Posted on 10 November 2022

Our media presence continues to flourish. Today, AAPi's calls to reinstate the Medicare item numbers originally created for bushfire victims and to extend them to people impacted by the recent floods in NSW and Victoria received coverage on ABC TV, WIN News, ABC radio in the Riverina, Melbourne and also nationally.

Self-referral to psychologists was a key part of the bushfire response item numbers. This meant that people did not have to wait until a GP was available and were not required to have a diagnosed mental health condition to see a psychologist for up to 10 Medicare rebated sessions, completely separate from Better Access. It is vital for people impacted by natural disasters like floods to be able to access quality psychological care quickly, easily and affordably.

On ABC Radio, AAPi’s Tegan Carrison said that if people are unable to access mental health care when they need it, it results in an escalation of symptoms - usually "prolonged stress and anxiety that will often have a flow-on impact into every area of their life".

Speaking on ABC Radio Melbourne's Drive program, AAPi Director Carly Dober described the situation as a "cost of living crisis with people having to make a really horrific decision between food and rent or their own mental health. We don't believe people need to be making that kind of decision through no fault of their own," Carly said.

These messages were reiterated on ABC TV News and WIN TV News.

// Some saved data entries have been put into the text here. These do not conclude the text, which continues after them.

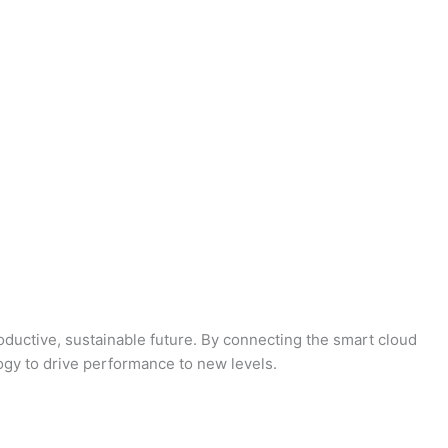
oductive, sustainable future. By connecting the smart cloud
logy to drive performance to new levels.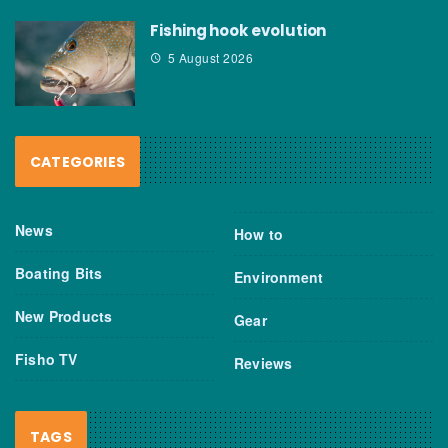
Fishing hook evolution
5 August 2026
CATEGORIES
News
How to
Boating Bits
Environment
New Products
Gear
Fisho TV
Reviews
TAGS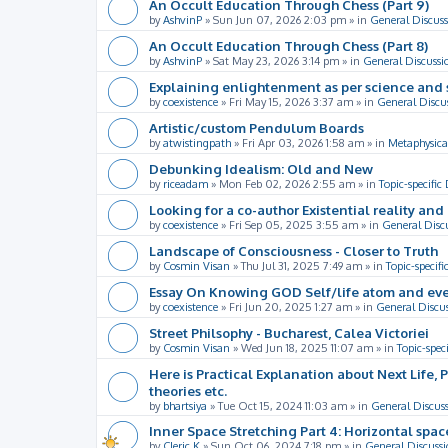
An Occult Education Through Chess (Part 9)
by
AshvinP
»
Sun Jun 07, 2026 2:03 pm
» in
General Discuss
An Occult Education Through Chess (Part 8)
by
AshvinP
»
Sat May 23, 2026 3:14 pm
» in
General Discussi
Explaining enlightenment as per science and 
by
coexistence
»
Fri May 15, 2026 3:37 am
» in
General Discu
Artistic/custom Pendulum Boards
by
atwistingpath
»
Fri Apr 03, 2026 1:58 am
» in
Metaphysica
Debunking Idealism: Old and New
by
riceadam
»
Mon Feb 02, 2026 2:55 am
» in
Topic-specific
Looking for a co-author Existential reality an
by
coexistence
»
Fri Sep 05, 2025 3:55 am
» in
General Disc
Landscape of Consciousness - Closer to Truth
by
Cosmin Visan
»
Thu Jul 31, 2025 7:49 am
» in
Topic-specifi
Essay On Knowing GOD Self/life atom and eve
by
coexistence
»
Fri Jun 20, 2025 1:27 am
» in
General Discu
Street Philsophy - Bucharest, Calea Victoriei
by
Cosmin Visan
»
Wed Jun 18, 2025 11:07 am
» in
Topic-spec
Here is Practical Explanation about Next Life, 
theories etc.
by
bhartsiya
»
Tue Oct 15, 2024 11:03 am
» in
General Discus
Inner Space Stretching Part 4: Horizontal spa
by
Cleric K
»
Sun Oct 06, 2024 7:18 pm
» in
General Discussi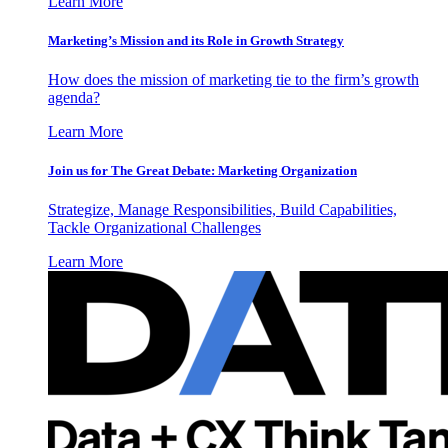
Learn More
Marketing’s Mission and its Role in Growth Strategy
How does the mission of marketing tie to the firm’s growth
agenda?
Learn More
Join us for The Great Debate: Marketing Organization
Strategize, Manage Responsibilities, Build Capabilities,
Tackle Organizational Challenges
Learn More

Earlier this week AAPi was included in a story on NBN TV news about a mental health crisis on the Mid-North Coast of NSW, which detailed cases of clients waiting months to see psychologists in the region.

In her comments, Executive Director Tegan Carrison said "your postcode should not dictate the health care you need" and that "no one should have to choose between paying rent, feeding their family and mental health care assistance".

This is why the AAPi is asking the government to raise the Medicare rebate to $150 so more people can access free or low-cost mental health care. This is particularly important in regional areas. The AAPi is also calling on the government to immediately announce the extension of up to 20 Medicare-subsidised psychology sessions into 2023. Given the devastating impact of COVID-19, multiple natural disasters, increasing levels of mental ill-health, and unprecedented demand, we are dismayed that cutting psychology sessions would even be considered.

We need to boost and support our regional and rural workforce by establishing government-funded placements and internships or by reimbursing education debt for those working in regional and rural areas. We must also do a better job of supporting our existing rural workforce.

Yesterday, AAPi's concerns about the lack of funding for Better Access in the recent Federal Budget were highlighted in an article in a regional South Australian newspaper. The impact of not extending the additional 10 sessions will have a devastating impact.

Earlier this month, AAPi was also featured in:

  • The Age discussing long waiting lists for mental health support. 
  • 9News story on how to handle the stress of having your data exposed in a hack.
  • The Age providing advice for pandemic recovery.